BEIJING (Reuters) -China’s fiscal revenues rose 10.7% in 2021 from a year earlier, bolstered by last year’s economic recovery, Vice Finance Minister Xu Hongcai said on Tuesday, as the government makes 2022 budget plans.
Gross domestic product (GDP) expanded 8.1% in 2021, the fastest in a decade due partly to the low base from 2020 when COVID-19 jolted the economy, comfortably beating an official target of “above 6%”.
“Steady GDP growth laid a good foundation for fiscal revenue growth,” Xu told a news conference.
2021 revenues totalled 20.25 trillion yuan ($3.20 trillion), trailing expenditures of 24.63 trillion yuan, which grew 0.3%, Xu said.
China cut taxes and fees by over 1 trillion yuan last year, Xu said.
The government is making its 2022 budget plans by analyzing the economic situation and many uncertain factors, Xu said without elaborating, though there are concerns over a recent rise in COVID-19 infections.
China will reasonably set the annual quota on local government bonds this year to boost infrastructure investment, focusing on projects under construction and major projects, while preventing debt risks, Xu said.

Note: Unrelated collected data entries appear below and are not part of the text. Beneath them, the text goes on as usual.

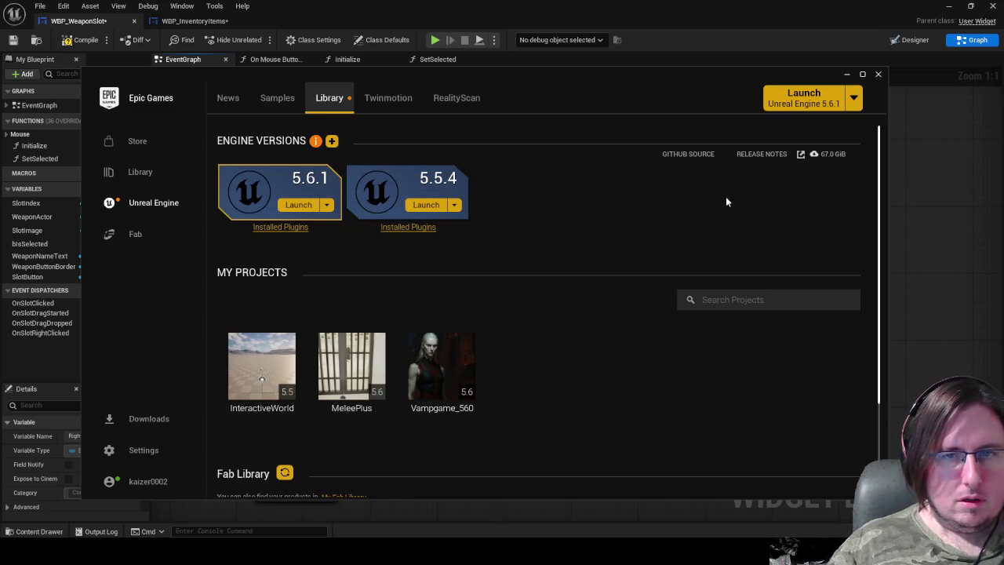
Search the Fab Library for 'slot' and open the Event-Driven Quick Slot System page.
{"action": "scroll", "coordinate": [708, 390], "scroll_direction": "down", "scroll_amount": 3}
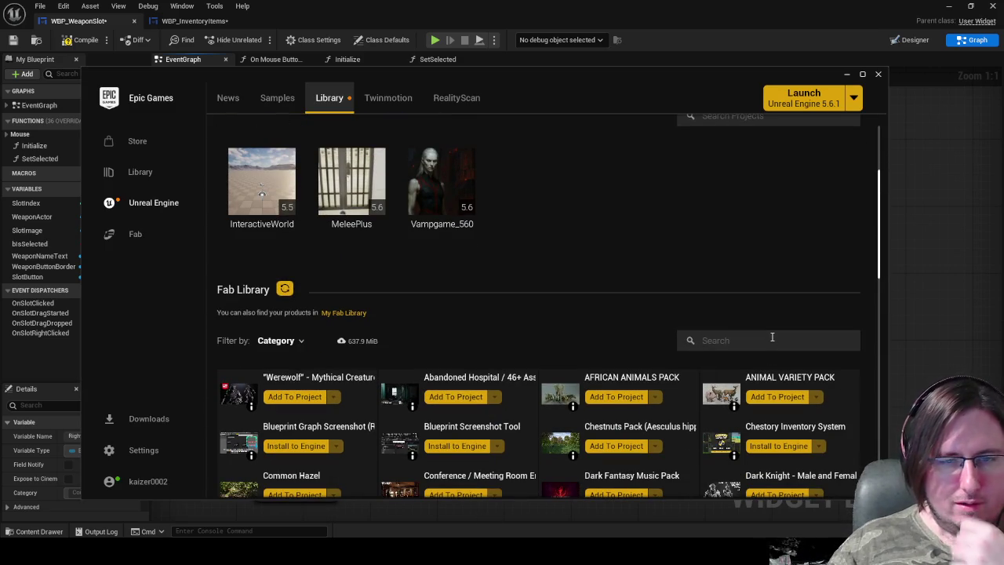
{"action": "left_click", "coordinate": [772, 337]}
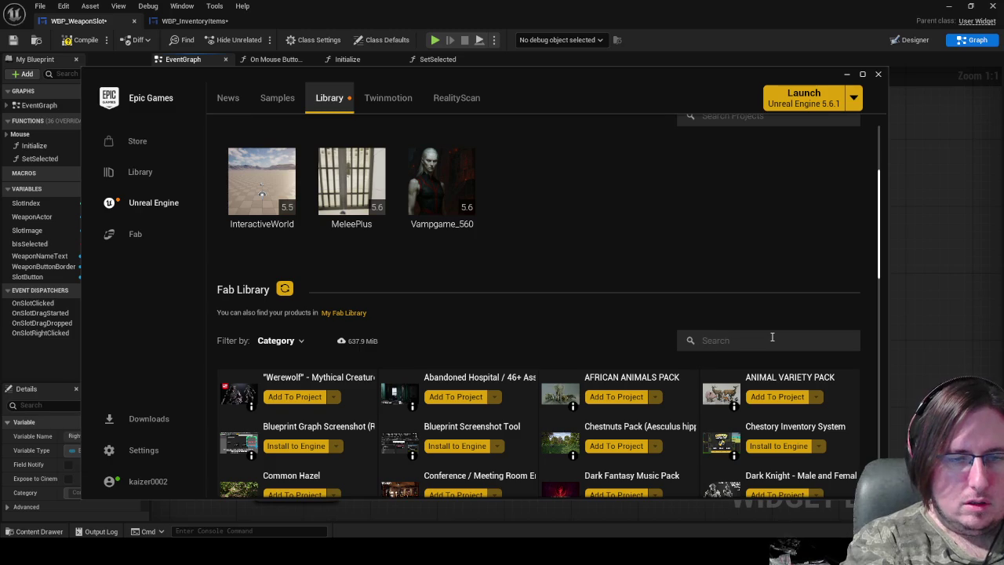
{"action": "type", "text": "slot"}
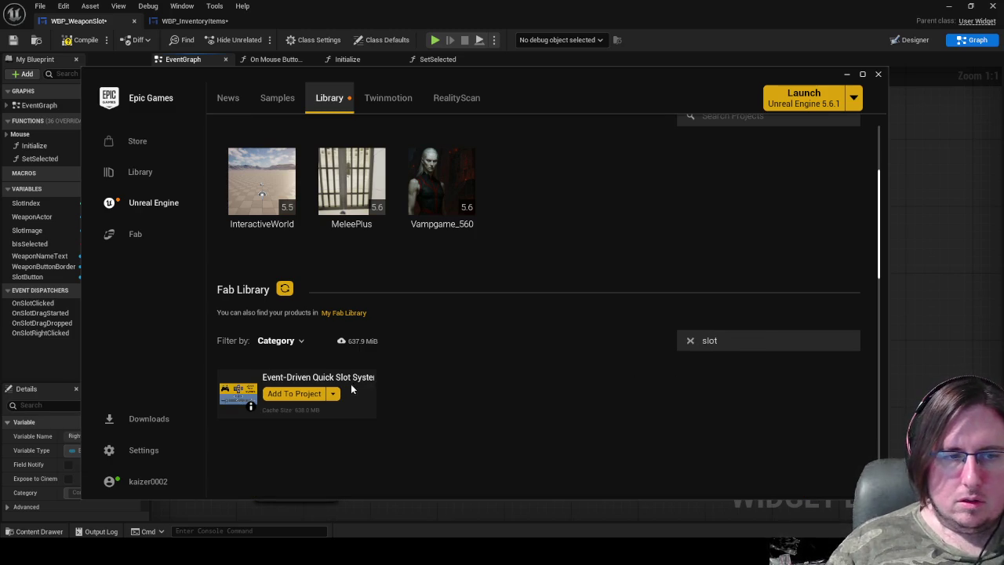
{"action": "left_click", "coordinate": [334, 397]}
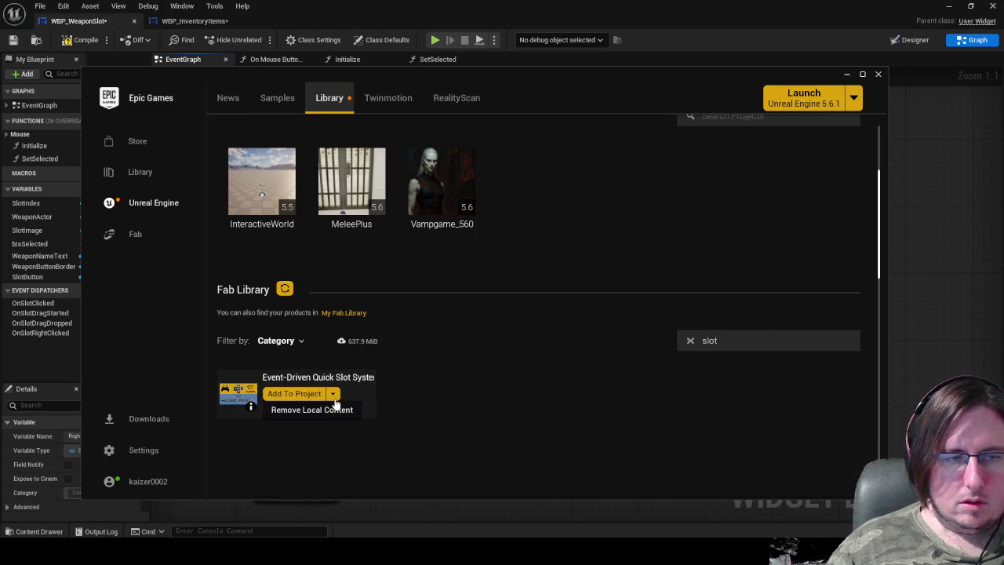
{"action": "left_click", "coordinate": [245, 400]}
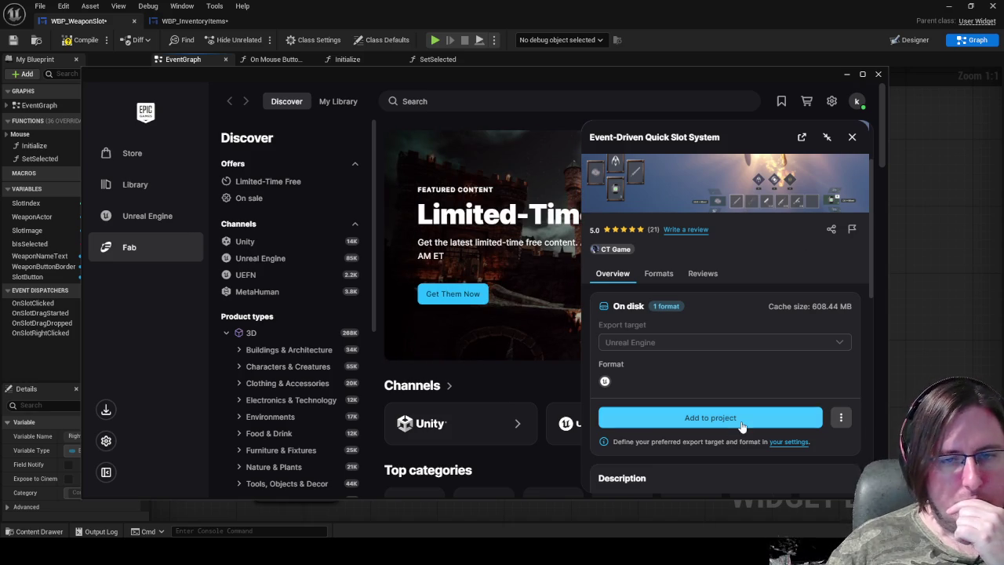
Add the Event-Driven Quick Slot System to the Vampgame_560 project to start its download.
{"action": "left_click", "coordinate": [742, 426]}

The finance ministry has issued 1.46 trillion yuan in the 2022 advance quota for local special bonds.
The government will unveil greater tax and fee cuts in 2022 in response to the downward pressure on the economy, Xu said.
The central government will boost its transfer payments to local governments to help ease their fiscal strains and deliver the planned tax and fee cuts, he said.
China will be able to achieve economic growth of around 5.5% in 2022, an adviser to the government’s cabinet said last week, though some independent analysts became less optimistic after recent data pointed to slowing momentum.